Wherever the string "웨일스어에서" shows up in the material below, copy that line.
--------
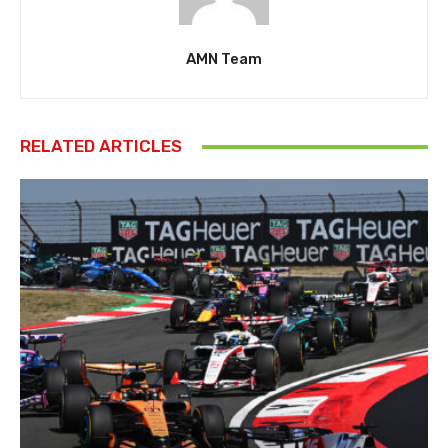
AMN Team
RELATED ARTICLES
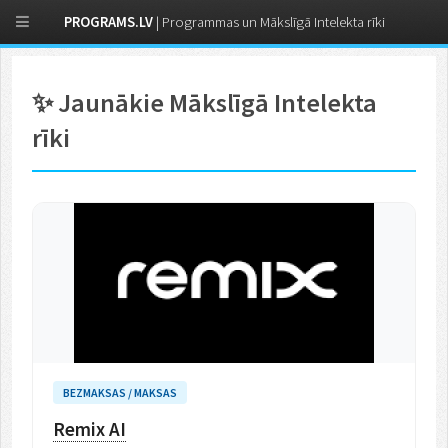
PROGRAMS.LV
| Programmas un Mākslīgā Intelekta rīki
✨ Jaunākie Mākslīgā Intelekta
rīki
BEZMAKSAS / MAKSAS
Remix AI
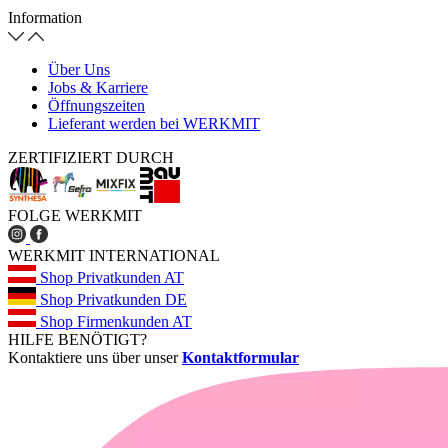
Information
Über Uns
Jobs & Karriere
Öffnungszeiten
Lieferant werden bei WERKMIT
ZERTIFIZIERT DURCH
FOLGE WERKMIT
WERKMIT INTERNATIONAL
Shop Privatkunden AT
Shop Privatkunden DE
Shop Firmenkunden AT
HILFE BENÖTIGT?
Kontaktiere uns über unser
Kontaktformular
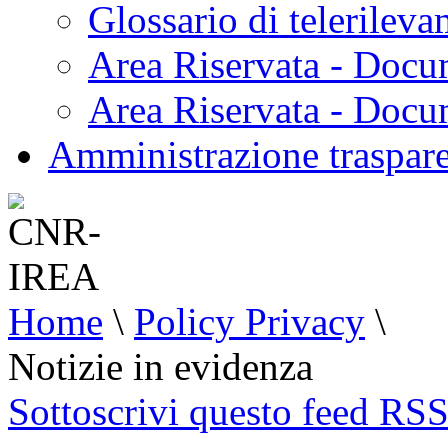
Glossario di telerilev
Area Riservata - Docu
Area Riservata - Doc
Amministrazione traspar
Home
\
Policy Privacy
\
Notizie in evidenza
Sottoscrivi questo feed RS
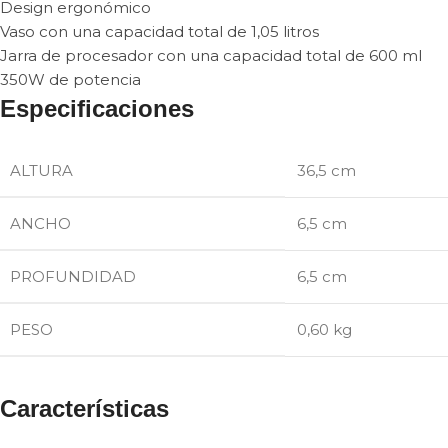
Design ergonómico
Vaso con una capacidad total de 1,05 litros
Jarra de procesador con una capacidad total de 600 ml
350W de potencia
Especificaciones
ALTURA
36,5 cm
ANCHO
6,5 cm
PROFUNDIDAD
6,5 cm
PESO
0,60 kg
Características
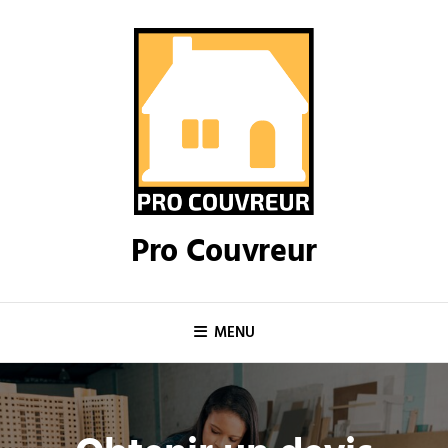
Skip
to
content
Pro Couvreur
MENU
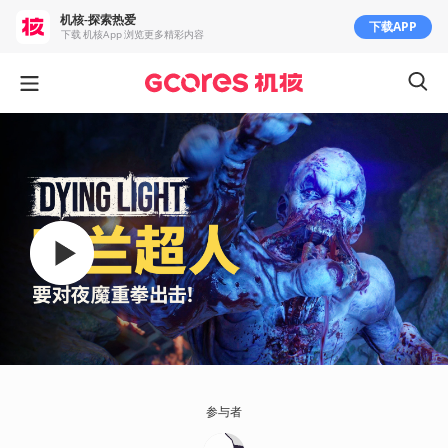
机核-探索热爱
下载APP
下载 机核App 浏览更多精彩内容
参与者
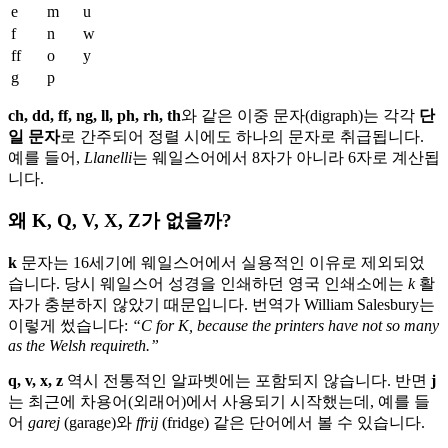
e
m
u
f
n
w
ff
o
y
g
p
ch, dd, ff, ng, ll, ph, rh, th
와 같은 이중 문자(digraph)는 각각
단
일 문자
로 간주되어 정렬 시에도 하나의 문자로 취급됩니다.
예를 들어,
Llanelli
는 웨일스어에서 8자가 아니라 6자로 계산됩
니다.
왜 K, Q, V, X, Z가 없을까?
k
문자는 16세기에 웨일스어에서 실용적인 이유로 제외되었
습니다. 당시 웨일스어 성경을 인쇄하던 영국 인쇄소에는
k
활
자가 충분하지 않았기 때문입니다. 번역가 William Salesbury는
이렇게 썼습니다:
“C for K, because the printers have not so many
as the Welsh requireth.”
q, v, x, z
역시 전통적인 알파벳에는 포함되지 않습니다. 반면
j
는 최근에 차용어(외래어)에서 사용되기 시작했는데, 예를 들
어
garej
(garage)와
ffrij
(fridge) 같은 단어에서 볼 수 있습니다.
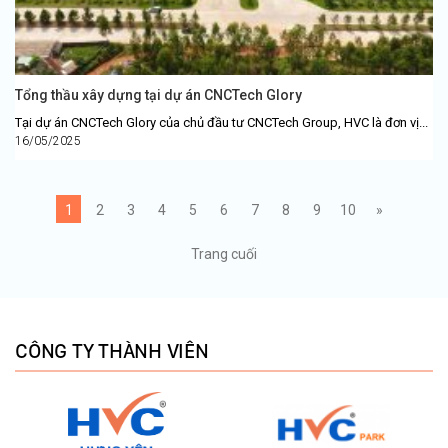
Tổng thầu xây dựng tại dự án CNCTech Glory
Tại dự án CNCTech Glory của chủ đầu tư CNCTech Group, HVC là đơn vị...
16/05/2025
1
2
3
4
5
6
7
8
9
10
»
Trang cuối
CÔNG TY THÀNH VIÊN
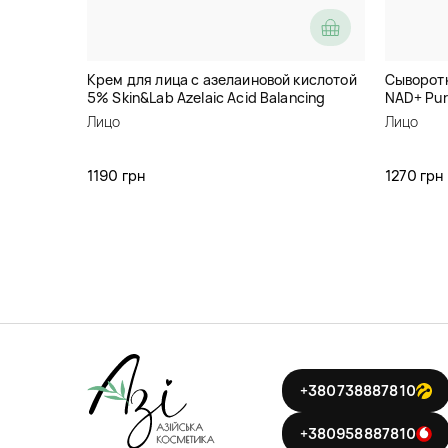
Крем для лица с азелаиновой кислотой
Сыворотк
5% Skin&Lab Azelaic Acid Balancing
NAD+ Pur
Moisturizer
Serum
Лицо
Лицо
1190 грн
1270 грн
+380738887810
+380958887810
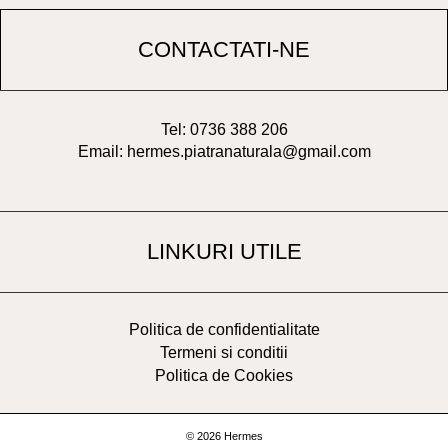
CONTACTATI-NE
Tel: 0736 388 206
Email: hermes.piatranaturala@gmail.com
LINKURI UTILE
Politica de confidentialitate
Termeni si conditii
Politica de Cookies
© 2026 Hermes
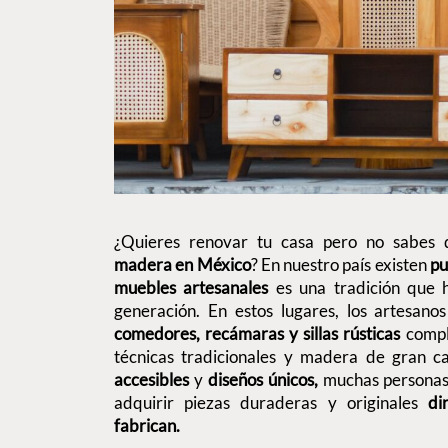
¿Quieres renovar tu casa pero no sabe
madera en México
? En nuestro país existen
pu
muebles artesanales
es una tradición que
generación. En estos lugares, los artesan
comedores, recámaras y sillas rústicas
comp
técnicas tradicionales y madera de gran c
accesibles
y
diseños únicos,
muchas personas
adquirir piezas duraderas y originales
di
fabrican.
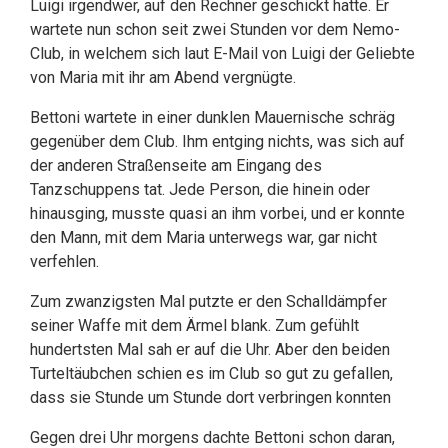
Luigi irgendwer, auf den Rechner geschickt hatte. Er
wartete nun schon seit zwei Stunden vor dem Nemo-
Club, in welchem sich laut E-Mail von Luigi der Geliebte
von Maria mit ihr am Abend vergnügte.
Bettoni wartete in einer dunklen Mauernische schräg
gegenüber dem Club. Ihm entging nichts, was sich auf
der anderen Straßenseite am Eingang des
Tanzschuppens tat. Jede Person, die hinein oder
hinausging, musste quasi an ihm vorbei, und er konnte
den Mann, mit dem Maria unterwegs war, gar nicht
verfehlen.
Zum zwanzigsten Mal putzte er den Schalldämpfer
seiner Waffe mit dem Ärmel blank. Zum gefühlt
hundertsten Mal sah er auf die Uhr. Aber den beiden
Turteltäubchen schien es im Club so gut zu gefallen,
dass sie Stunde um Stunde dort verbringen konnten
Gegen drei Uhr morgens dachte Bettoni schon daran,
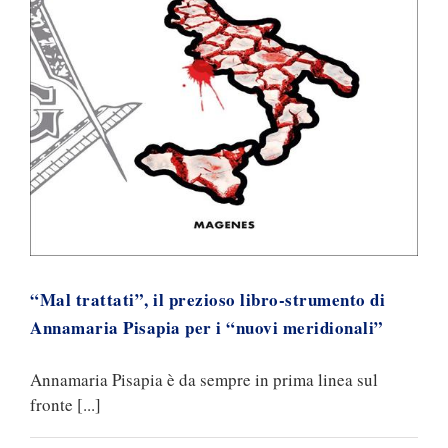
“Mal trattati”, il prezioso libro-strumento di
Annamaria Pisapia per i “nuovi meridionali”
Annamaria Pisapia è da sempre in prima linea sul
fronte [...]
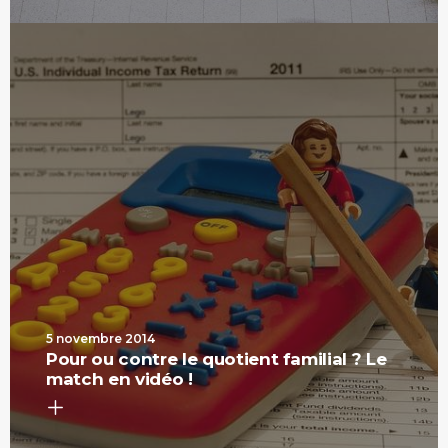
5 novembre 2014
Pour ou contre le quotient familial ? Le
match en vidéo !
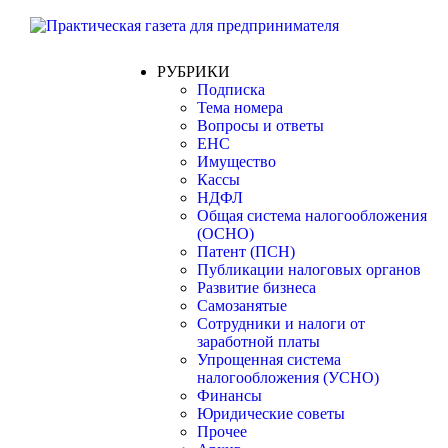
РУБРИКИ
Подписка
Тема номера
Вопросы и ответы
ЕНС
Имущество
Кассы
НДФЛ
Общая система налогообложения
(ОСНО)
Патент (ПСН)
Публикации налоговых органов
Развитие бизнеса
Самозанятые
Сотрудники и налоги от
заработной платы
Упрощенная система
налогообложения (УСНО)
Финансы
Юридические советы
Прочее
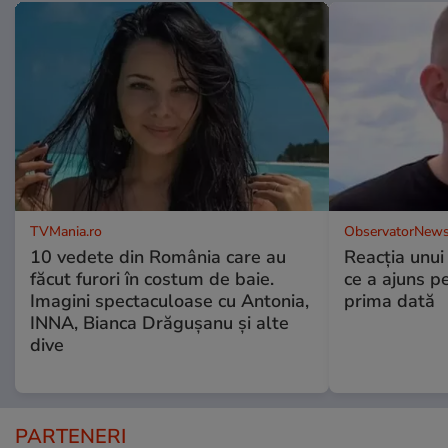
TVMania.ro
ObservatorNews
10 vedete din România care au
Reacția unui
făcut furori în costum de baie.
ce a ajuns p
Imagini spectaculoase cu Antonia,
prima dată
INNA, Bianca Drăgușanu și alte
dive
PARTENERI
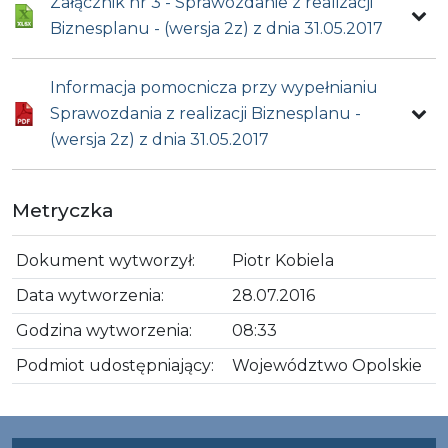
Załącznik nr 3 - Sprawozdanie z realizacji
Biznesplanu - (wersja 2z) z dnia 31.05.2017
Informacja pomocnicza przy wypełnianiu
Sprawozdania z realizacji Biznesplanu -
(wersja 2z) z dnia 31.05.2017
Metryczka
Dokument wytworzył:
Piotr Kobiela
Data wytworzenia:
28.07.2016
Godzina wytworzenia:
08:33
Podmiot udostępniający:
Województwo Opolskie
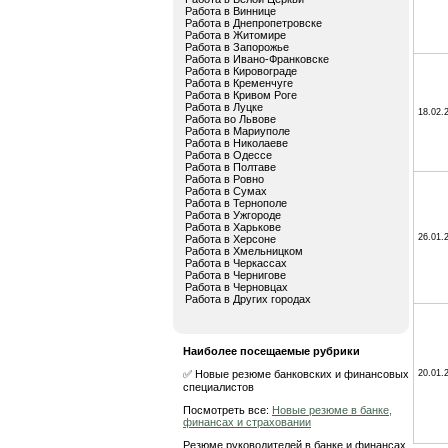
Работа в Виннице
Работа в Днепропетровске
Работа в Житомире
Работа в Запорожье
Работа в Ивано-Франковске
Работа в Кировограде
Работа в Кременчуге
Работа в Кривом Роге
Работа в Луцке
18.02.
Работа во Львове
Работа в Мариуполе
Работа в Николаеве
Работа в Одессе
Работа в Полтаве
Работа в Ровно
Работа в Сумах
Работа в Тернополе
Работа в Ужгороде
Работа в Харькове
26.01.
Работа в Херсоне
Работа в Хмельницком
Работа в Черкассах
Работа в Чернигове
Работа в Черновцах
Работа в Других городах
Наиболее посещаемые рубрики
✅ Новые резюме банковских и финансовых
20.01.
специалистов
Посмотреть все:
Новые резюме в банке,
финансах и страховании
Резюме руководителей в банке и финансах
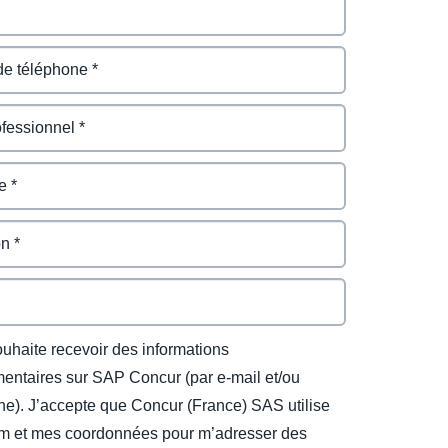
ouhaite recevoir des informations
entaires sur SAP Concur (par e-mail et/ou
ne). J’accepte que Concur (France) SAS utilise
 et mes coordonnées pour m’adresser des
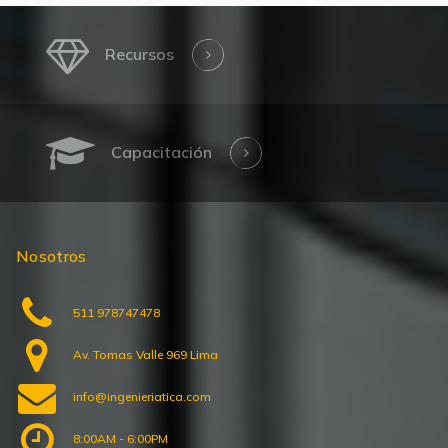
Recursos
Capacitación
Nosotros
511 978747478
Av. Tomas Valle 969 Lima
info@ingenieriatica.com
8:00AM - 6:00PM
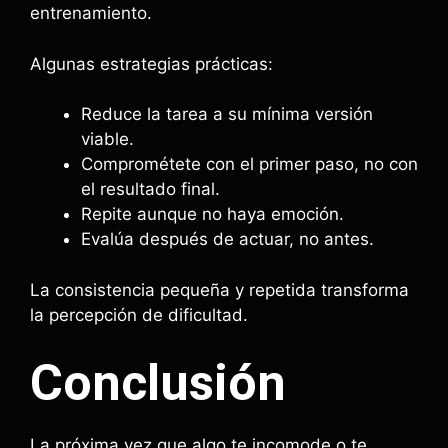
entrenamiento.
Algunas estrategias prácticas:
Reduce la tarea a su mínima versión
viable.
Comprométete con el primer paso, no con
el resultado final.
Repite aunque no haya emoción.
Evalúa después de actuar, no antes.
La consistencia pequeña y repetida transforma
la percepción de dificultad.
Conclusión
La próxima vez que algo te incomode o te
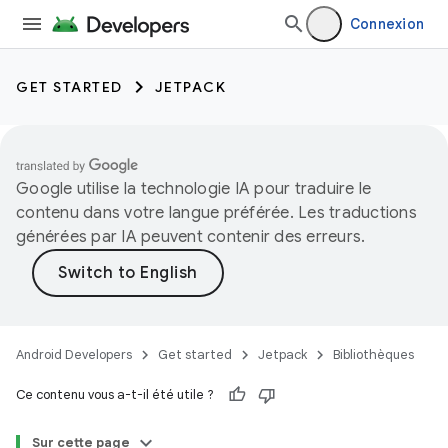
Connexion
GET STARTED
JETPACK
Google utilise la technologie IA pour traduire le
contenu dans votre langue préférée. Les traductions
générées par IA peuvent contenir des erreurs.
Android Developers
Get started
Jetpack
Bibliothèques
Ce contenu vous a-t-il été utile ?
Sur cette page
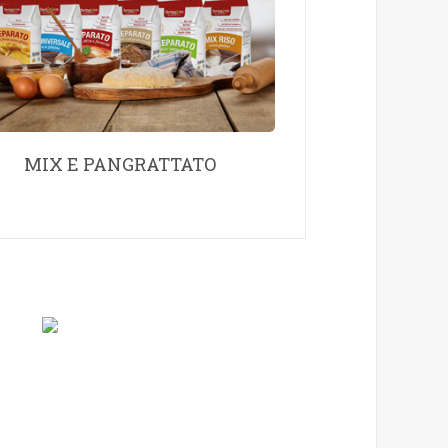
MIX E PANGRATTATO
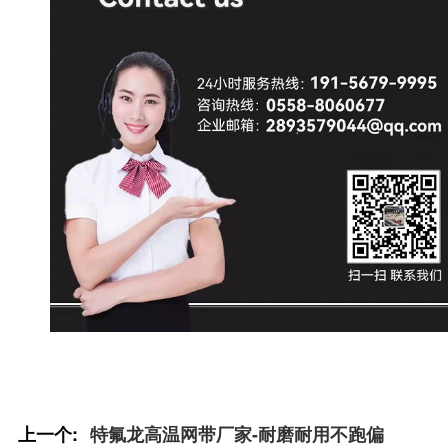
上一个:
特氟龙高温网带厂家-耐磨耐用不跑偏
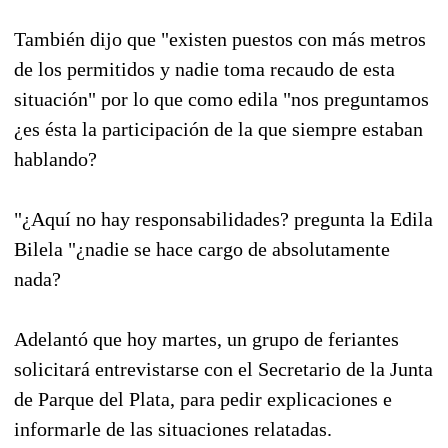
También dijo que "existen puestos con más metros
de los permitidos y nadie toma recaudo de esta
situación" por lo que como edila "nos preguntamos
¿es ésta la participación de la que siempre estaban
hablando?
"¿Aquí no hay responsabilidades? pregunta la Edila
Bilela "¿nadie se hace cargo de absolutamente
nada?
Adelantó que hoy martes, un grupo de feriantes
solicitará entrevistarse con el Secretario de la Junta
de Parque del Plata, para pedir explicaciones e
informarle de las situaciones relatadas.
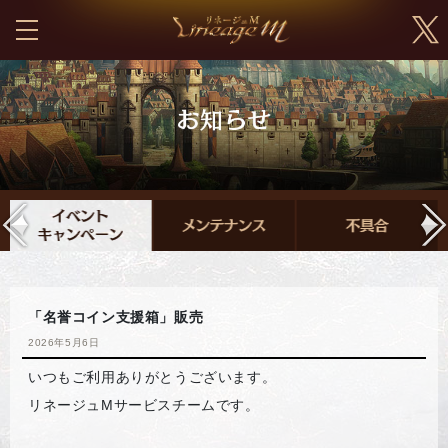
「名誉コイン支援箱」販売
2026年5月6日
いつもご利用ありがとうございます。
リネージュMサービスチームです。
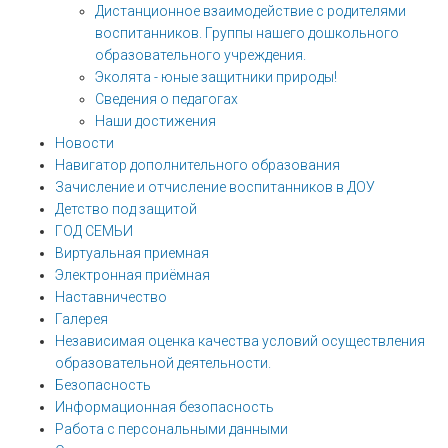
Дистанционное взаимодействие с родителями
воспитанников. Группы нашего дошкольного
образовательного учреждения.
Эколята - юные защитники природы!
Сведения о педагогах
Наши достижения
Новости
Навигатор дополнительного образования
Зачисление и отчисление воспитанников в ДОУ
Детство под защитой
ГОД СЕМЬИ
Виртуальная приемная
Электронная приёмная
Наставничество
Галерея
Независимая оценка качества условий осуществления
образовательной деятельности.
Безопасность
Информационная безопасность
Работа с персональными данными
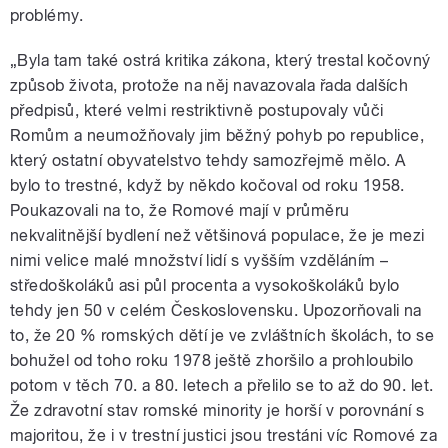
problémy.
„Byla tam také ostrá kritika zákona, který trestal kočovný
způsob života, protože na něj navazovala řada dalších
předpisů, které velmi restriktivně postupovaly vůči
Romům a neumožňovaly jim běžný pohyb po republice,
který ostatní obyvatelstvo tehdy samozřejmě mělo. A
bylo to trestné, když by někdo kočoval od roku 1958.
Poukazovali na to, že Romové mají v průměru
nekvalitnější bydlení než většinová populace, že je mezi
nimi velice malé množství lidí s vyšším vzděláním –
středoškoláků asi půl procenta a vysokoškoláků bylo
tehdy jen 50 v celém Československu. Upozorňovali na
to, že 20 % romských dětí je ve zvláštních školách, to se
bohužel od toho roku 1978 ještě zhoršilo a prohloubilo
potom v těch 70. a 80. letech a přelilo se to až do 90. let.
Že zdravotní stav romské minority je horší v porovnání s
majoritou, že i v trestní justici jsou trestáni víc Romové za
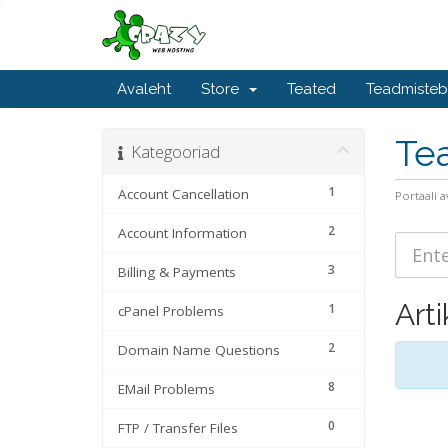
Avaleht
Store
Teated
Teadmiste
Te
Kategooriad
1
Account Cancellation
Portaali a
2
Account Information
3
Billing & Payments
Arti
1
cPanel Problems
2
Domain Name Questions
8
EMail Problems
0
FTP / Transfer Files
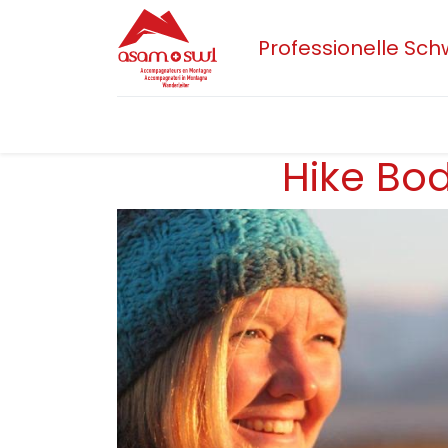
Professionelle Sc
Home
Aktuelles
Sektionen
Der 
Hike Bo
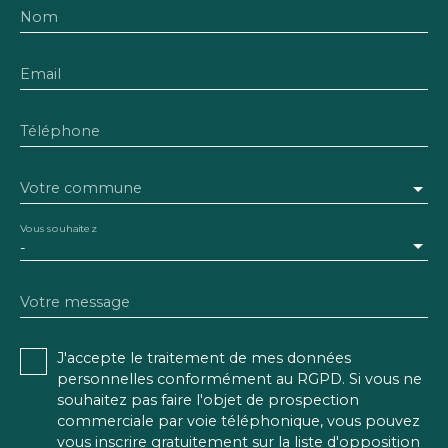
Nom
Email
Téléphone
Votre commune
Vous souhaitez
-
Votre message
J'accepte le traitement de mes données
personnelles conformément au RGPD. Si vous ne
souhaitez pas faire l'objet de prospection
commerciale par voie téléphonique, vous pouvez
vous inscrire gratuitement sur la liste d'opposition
--------
▶ Response for this exercise:
는 웨일스어에서 8자가 아니라 6자로 계산됩
문자는 16세기에 웨일스어에서 실용적인 이유로 제외되었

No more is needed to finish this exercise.